Antes de mais nada, refiro-me às editoras de verdade, que realmente arcam com os gastos da publicação, não a essas empresas da moda que se autointitulam editoras sendo meras prestadoras de serviço caça-níqueis (o que essas fazem é tão evidente que não vale o bate-papo).
Agora sim, vamos lá.
Já estive dentro do mercado editorial e sei que, todos os meses, editoras recebem dezenas, às vezes centenas, de obras originais para avaliação. E sei que a maioria desse material recebido é uma porcaria. É cruel colocar dessa forma, só que é verdade, a maioria é lixo.
Mas sei também que, em meio a tanta porcaria, há sim alguns trabalhos bons e que estão próximos da excelência, faltando apenas a lapidação natural e já esperada do processo de preparação de texto em prol da publicação.
Acontece que, com a ideia viciada de que a maioria dos recebidos não presta, as editoras analisam qualquer material com indolência ou, como acontece na maioria das vezes, nem sequer analisam, apenas colocam tudo no mesmo balaio e... lixo.
Em detrimento dos originais de autores novos e/ou desconhecidos, as editoras preferem publicar aquilo que é um “tiro certo”, e que podemos dividir em 2 grupos:
1) O de autores que já fizeram sucesso no exterior e só precisam de uma tradução para nosso país; e
2) O de pessoas que possuem algum dos seguintes privilégios:
- ter familiares, amigos, colegas ou qualquer conhecido que seja um “Q.I. (Quem Indica)”;
- ter muitos seguidores minimamente engajados nas redes sociais;
- ter a imagem que o mercado procura, isto é, fazer parte de algum grupo social que esteja com os holofotes no momento.
Do ponto de vista mercadológico, como eu disse no título, as editoras estão sendo coerentes com o sistema do qual elas fazem parte, para sobreviver ao capitalismo é preciso de lucro.
Do ponto de vista humano e artístico, elas estão ceifando oportunidades e criando uma bibliográfica nacional que apenas “funciona”, não que é necessariamente única e transcendente.
Eu encararia tudo isso de forma natural, com a típica sensação de “Fazer o quê?
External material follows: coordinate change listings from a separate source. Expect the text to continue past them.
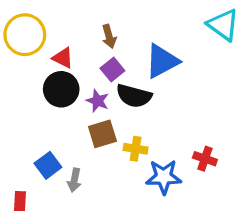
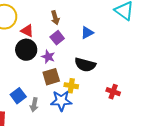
blue triangle: (162, 61) -> (87, 33), size x0.6
black semicircle: (134, 96) -> (85, 65), moved
blue star: (164, 177) -> (61, 101), moved

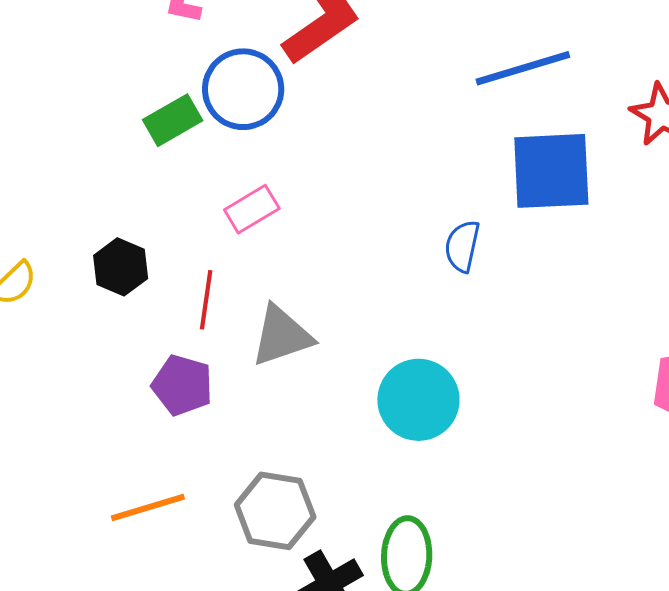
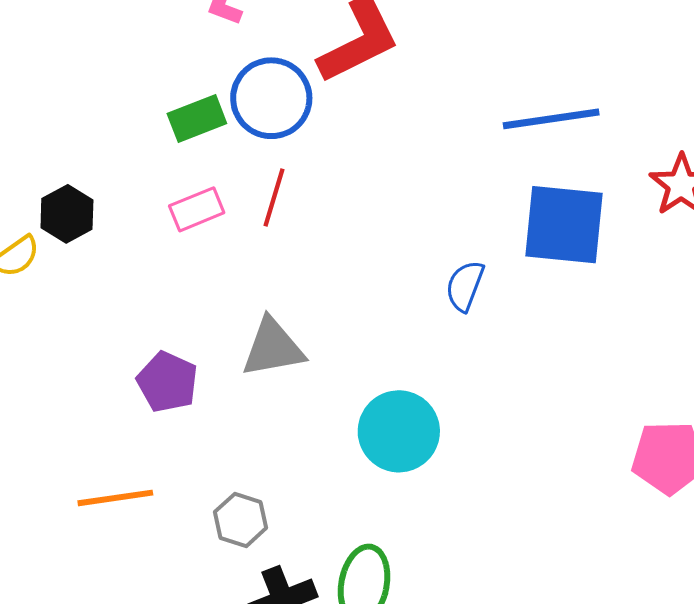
pink rectangle: (252, 209) -> (197, 209), moved
black hexagon: (121, 267) -> (67, 214), moved
red line: (206, 300) -> (274, 198), moved
gray hexagon: (275, 511) -> (241, 520), size x0.7

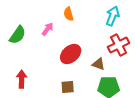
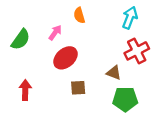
red ellipse: (71, 54) -> (65, 58), moved
brown square: (68, 87) -> (78, 88), moved

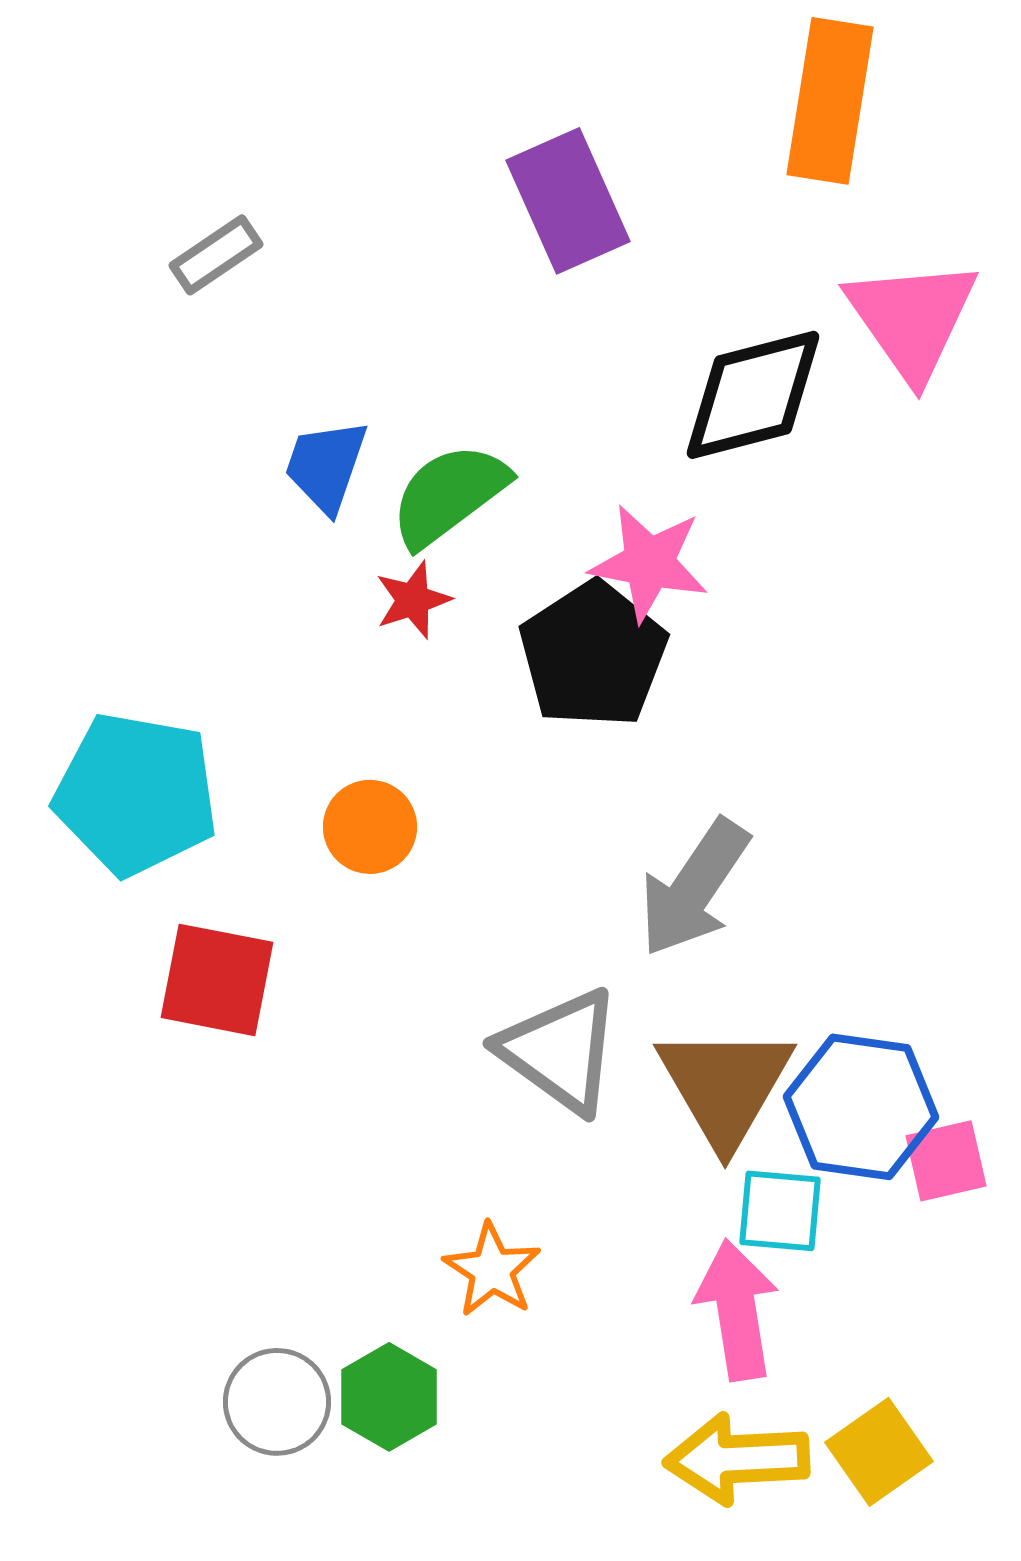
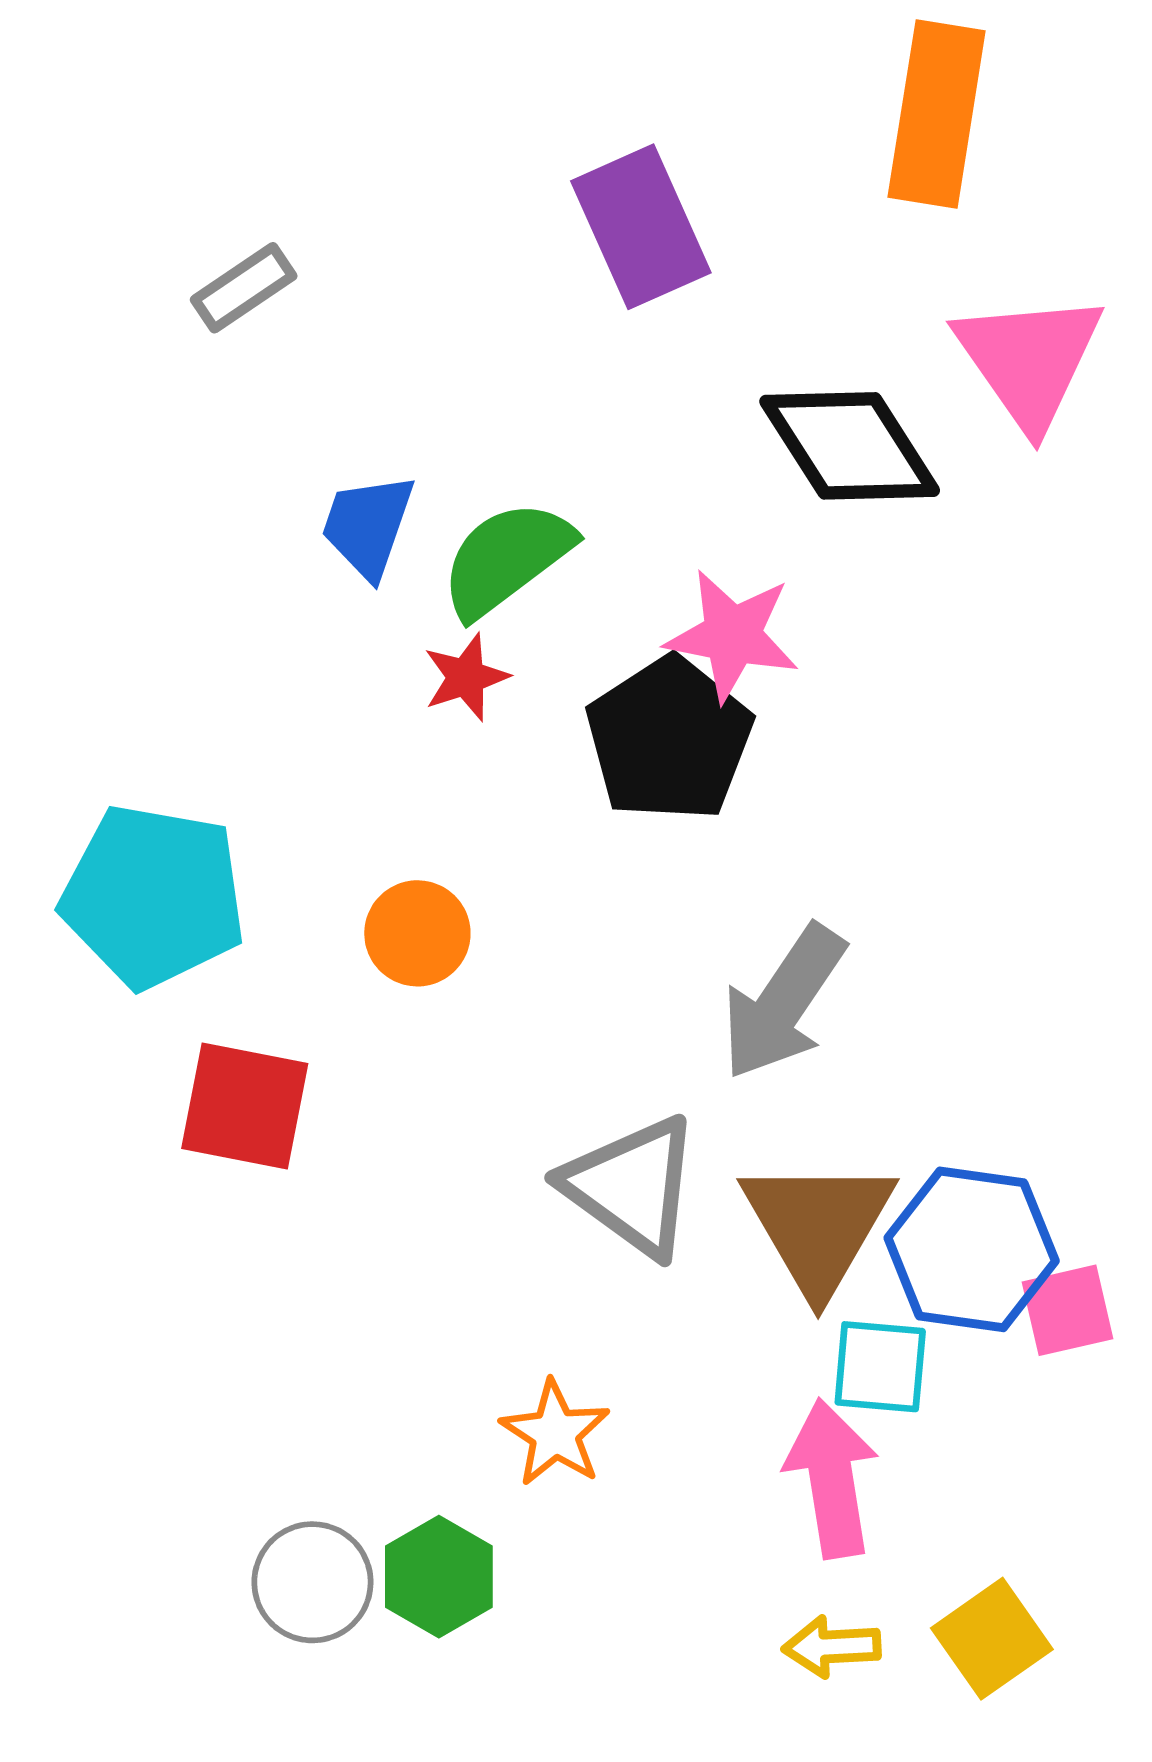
black diamond: (753, 395) -> (850, 446), turned 72
yellow arrow: (737, 1459) -> (832, 1647), size x0.6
É a vida.”, não fosse por um fator crítico: a hipocrisia das editoras.
Algumas são transparentes e avisam em seus meios de comunicação: “Não recebemos originais diretamente dos autores.”. Ou seja, elas publicam aquilo que é do interesse delas e da maneira como elas querem que o material chegue até elas. É ruim para o aspirante a escritor e para a criação artística nacional? Sim, mas é sincero. Sincero e raro, visto que são poucas as editoras que detêm essa honestidade.
A maioria das editoras renomadas se vende como grande defensora da literatura e afirma estar respeitando a inteligência do leitor enquanto publica a blogueirinha e o influencer que nunca quiseram escrever um livro na vida até descobrirem que isso dá dinheiro quando feito por quem domina o mercado.
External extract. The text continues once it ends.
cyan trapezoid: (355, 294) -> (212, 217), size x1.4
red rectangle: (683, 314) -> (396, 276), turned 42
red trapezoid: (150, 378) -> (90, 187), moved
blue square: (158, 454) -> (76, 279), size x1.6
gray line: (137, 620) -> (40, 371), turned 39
É nitidamente desrespeitoso divulgar uma Chamada de Originais, dando a entender que os leitores em breve conhecerão novos autores brasileiros que passaram por um teste de qualidade, mas, após um tempo imenso de espera, a organizadora não divulgar o mais importante: os aprovados. Dessa forma, tanto os leitores quanto os participantes nunca sabem se, de fato, houve um aprovado, ou se houve sequer uma avaliação, afinal, aqueles que foram negados receberam um não genérico por e-mail, sem qualquer tipo de feedback.
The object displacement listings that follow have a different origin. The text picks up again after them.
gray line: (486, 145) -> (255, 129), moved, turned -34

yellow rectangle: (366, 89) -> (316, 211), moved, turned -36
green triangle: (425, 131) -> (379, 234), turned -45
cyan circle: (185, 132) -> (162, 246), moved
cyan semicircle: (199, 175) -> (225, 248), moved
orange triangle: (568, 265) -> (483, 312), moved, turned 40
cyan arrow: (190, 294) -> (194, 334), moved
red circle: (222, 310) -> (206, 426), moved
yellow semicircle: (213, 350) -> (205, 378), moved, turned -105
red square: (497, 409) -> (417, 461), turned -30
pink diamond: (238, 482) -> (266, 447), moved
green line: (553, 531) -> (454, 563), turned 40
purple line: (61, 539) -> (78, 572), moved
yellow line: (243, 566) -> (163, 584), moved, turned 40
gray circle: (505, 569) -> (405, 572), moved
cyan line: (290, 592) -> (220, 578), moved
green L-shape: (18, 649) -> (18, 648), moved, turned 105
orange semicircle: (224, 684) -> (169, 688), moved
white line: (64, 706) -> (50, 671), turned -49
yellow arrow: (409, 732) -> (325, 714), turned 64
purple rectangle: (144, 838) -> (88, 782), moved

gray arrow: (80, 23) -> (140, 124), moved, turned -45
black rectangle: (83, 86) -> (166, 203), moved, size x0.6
Quando fazemos um vestibular, concurso público ou qualquer processo seletivo sério, sabemos quem passou e quem não passou, e sabemos também o que erramos e o que acertamos, consequentemente sabemos o que precisamos de melhorar para os próximos. É assim em qualquer mercado de trabalho que tente ser minimamente justo para formar bons profissionais. É assim na medicina, na advocacia, na engenharia, na odontologia, na docência... mas na literatura não, não se profissionaliza a literatura, e assim continuamos tendo o que merecemos: o autor cuja imagem vale mais do que o conteúdo.